Copy out every line in the rows below that contains the string "euro".
[Opening PROVIDED RECORDS section]
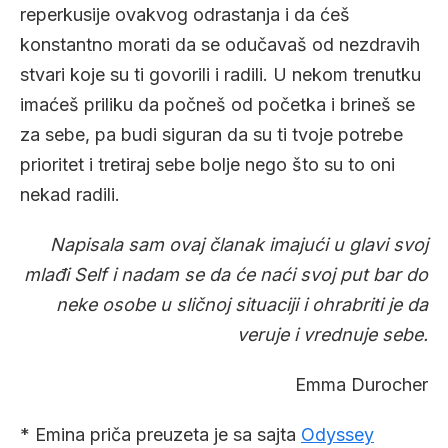
reperkusije ovakvog odrastanja i da ćeš
konstantno morati da se odučavaš od nezdravih
stvari koje su ti govorili i radili. U nekom trenutku
imaćeš priliku da počneš od početka i brineš se
za sebe, pa budi siguran da su ti tvoje potrebe
prioritet i tretiraj sebe bolje nego što su to oni
nekad radili.
Napisala sam ovaj članak imajući u glavi svoj
mlađi Self i nadam se da će naći svoj put bar do
neke osobe u sličnoj situaciji i ohrabriti je da
veruje i vrednuje sebe.
Emma Durocher
* Emina priča preuzeta je sa sajta
Odyssey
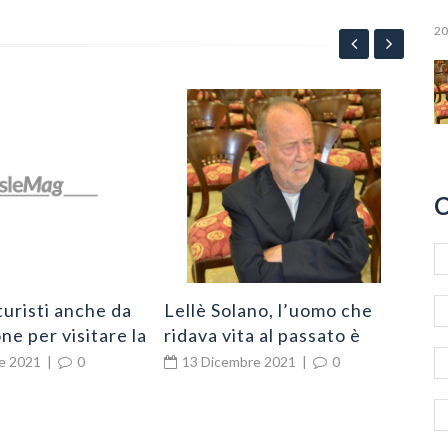
20
App
“Po
all
2
l’e
C
Ni
turisti anche da
Lellè Solano, l’uomo che
ne per visitare la
ridava vita al passato è
chio
cittadino di Zungri
e 2021
|
0
13 Dicembre 2021
|
0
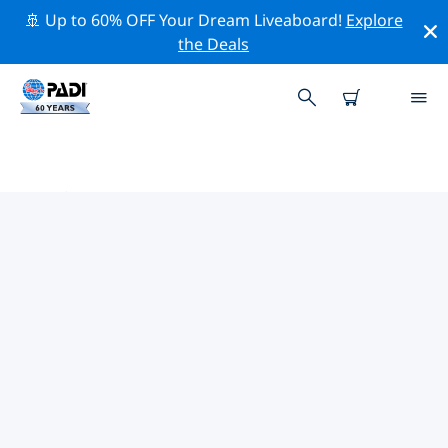
🚢 Up to 60% OFF Your Dream Liveaboard!
Explore
the Deals
スプリングフィールド周辺のトッ
ププロフェッショナル活動
上記のフィルターまたはインタラクティブ マップを使用
して、 スプリングフィールド 周辺の専門的な活動やイベ
ントを探索してください。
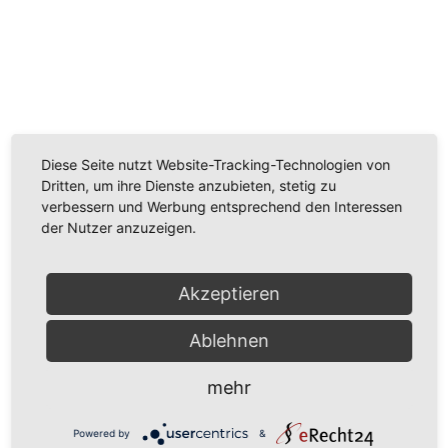
Wir benötigen Ihre Zustimmung, um den
Youtube-Service zu laden!
Wir verwenden einen Service eines Drittanbieters, um
Videoinhalte einzubetten. Dieser Service kann Daten
Diese Seite nutzt Website-Tracking-Technologien von
zu Ihren Aktivitäten sammeln. Bitte lesen Sie die Details
Dritten, um ihre Dienste anzubieten, stetig zu
durch und stimmen Sie der Nutzung des Service zu,
verbessern und Werbung entsprechend den Interessen
um dieses Video anzusehen.
der Nutzer anzuzeigen.
Mehr Informationen
Akzeptieren
Akzeptieren
Ablehnen
Powered by
Usercentrics Consent Management
Platform
mehr
Powered by
&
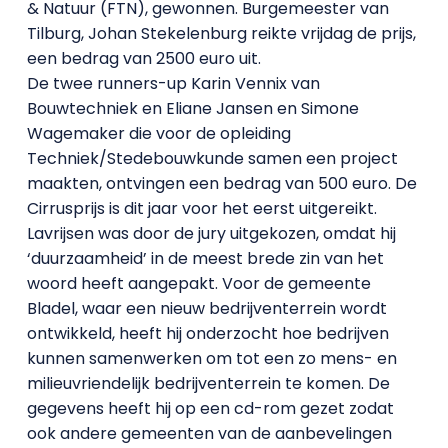
& Natuur (FTN), gewonnen. Burgemeester van
Tilburg, Johan Stekelenburg reikte vrijdag de prijs,
een bedrag van 2500 euro uit.
De twee runners-up Karin Vennix van
Bouwtechniek en Eliane Jansen en Simone
Wagemaker die voor de opleiding
Techniek/Stedebouwkunde samen een project
maakten, ontvingen een bedrag van 500 euro. De
Cirrusprijs is dit jaar voor het eerst uitgereikt.
Lavrijsen was door de jury uitgekozen, omdat hij
‘duurzaamheid’ in de meest brede zin van het
woord heeft aangepakt. Voor de gemeente
Bladel, waar een nieuw bedrijventerrein wordt
ontwikkeld, heeft hij onderzocht hoe bedrijven
kunnen samenwerken om tot een zo mens- en
milieuvriendelijk bedrijventerrein te komen. De
gegevens heeft hij op een cd-rom gezet zodat
ook andere gemeenten van de aanbevelingen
[Closing PROVIDED RECORDS section]
**ANSWER SPACE**
een bedrag van 2500 euro uit.
maakten, ontvingen een bedrag van 500 euro. De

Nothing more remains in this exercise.